■ Aim of the exercise ■
Reproduce the text of the data with every occurrence of "Soziologie" changed to "Philosophie" and everything else left unchanged. Omit the pictures from the answer.
○ ○ ○ ○ ○ ○ ○
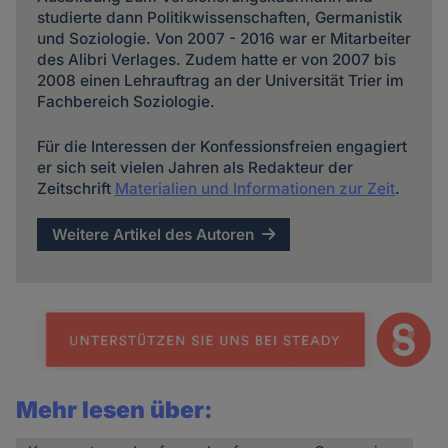
studierte dann Politikwissenschaften, Germanistik
und Soziologie. Von 2007 - 2016 war er Mitarbeiter
des Alibri Verlages. Zudem hatte er von 2007 bis
2008 einen Lehrauftrag an der Universität Trier im
Fachbereich Soziologie.
Für die Interessen der Konfessionsfreien engagiert
er sich seit vielen Jahren als Redakteur der
Zeitschrift
Materialien und Informationen zur Zeit
.
Weitere Artikel des Autoren
Mehr lesen über:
○ ○ ○ ○ ○ ○ ○
■ Written reply ■
studierte dann Politikwissenschaften, Germanistik
und Philosophie. Von 2007 - 2016 war er Mitarbeiter
des Alibri Verlages. Zudem hatte er von 2007 bis
2008 einen Lehrauftrag an der Universität Trier im
Fachbereich Philosophie.
Für die Interessen der Konfessionsfreien engagiert
er sich seit vielen Jahren als Redakteur der
Zeitschrift
Materialien und Informationen zur Zeit
.
Weitere Artikel des Autoren
Mehr lesen über:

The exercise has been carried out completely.